THE TASK: Reproduce the listing below with every "dist" swapped for "distance" and nothing else changed.

**********

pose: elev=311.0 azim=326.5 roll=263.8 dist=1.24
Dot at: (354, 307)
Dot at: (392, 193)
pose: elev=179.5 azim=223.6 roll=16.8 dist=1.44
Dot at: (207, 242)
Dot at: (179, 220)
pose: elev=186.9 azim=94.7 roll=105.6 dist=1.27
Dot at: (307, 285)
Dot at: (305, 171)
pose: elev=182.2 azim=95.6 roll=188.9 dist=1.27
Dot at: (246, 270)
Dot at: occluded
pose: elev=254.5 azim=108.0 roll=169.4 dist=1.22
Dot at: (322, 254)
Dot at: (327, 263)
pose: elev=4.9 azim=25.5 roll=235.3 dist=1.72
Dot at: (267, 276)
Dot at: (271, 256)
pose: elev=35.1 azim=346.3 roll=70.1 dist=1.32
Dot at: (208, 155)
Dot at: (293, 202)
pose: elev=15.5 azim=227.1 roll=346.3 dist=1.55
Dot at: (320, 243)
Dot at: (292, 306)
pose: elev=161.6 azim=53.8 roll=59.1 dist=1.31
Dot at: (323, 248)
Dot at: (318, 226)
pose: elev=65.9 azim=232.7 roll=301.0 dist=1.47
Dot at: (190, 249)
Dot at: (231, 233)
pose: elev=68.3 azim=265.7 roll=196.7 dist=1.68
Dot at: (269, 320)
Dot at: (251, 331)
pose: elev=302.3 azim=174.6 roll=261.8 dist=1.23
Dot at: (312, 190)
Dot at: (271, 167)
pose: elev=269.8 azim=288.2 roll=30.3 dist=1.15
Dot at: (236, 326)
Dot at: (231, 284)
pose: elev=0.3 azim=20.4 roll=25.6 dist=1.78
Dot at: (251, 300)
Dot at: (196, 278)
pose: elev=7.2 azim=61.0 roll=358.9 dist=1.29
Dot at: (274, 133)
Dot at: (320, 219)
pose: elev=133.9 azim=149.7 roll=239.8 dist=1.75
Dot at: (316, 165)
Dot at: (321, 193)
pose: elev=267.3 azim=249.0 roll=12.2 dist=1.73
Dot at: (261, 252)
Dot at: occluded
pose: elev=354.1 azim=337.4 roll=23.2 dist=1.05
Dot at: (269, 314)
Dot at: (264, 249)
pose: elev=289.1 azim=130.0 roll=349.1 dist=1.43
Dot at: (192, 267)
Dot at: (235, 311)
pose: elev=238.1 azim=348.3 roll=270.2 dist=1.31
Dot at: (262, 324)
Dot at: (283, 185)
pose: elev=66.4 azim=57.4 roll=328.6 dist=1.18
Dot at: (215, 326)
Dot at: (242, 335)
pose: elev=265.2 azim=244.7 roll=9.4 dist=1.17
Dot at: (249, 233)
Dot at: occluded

**********

RESPONSE TO THE TASK:
pose: elev=311.0 azim=326.5 roll=263.8 distance=1.24
Dot at: (354, 307)
Dot at: (392, 193)
pose: elev=179.5 azim=223.6 roll=16.8 distance=1.44
Dot at: (207, 242)
Dot at: (179, 220)
pose: elev=186.9 azim=94.7 roll=105.6 distance=1.27
Dot at: (307, 285)
Dot at: (305, 171)
pose: elev=182.2 azim=95.6 roll=188.9 distance=1.27
Dot at: (246, 270)
Dot at: occluded
pose: elev=254.5 azim=108.0 roll=169.4 distance=1.22
Dot at: (322, 254)
Dot at: (327, 263)
pose: elev=4.9 azim=25.5 roll=235.3 distance=1.72
Dot at: (267, 276)
Dot at: (271, 256)
pose: elev=35.1 azim=346.3 roll=70.1 distance=1.32
Dot at: (208, 155)
Dot at: (293, 202)
pose: elev=15.5 azim=227.1 roll=346.3 distance=1.55
Dot at: (320, 243)
Dot at: (292, 306)
pose: elev=161.6 azim=53.8 roll=59.1 distance=1.31
Dot at: (323, 248)
Dot at: (318, 226)
pose: elev=65.9 azim=232.7 roll=301.0 distance=1.47
Dot at: (190, 249)
Dot at: (231, 233)
pose: elev=68.3 azim=265.7 roll=196.7 distance=1.68
Dot at: (269, 320)
Dot at: (251, 331)
pose: elev=302.3 azim=174.6 roll=261.8 distance=1.23
Dot at: (312, 190)
Dot at: (271, 167)
pose: elev=269.8 azim=288.2 roll=30.3 distance=1.15
Dot at: (236, 326)
Dot at: (231, 284)
pose: elev=0.3 azim=20.4 roll=25.6 distance=1.78
Dot at: (251, 300)
Dot at: (196, 278)
pose: elev=7.2 azim=61.0 roll=358.9 distance=1.29
Dot at: (274, 133)
Dot at: (320, 219)
pose: elev=133.9 azim=149.7 roll=239.8 distance=1.75
Dot at: (316, 165)
Dot at: (321, 193)
pose: elev=267.3 azim=249.0 roll=12.2 distance=1.73
Dot at: (261, 252)
Dot at: occluded
pose: elev=354.1 azim=337.4 roll=23.2 distance=1.05
Dot at: (269, 314)
Dot at: (264, 249)
pose: elev=289.1 azim=130.0 roll=349.1 distance=1.43
Dot at: (192, 267)
Dot at: (235, 311)
pose: elev=238.1 azim=348.3 roll=270.2 distance=1.31
Dot at: (262, 324)
Dot at: (283, 185)
pose: elev=66.4 azim=57.4 roll=328.6 distance=1.18
Dot at: (215, 326)
Dot at: (242, 335)
pose: elev=265.2 azim=244.7 roll=9.4 distance=1.17
Dot at: (249, 233)
Dot at: occluded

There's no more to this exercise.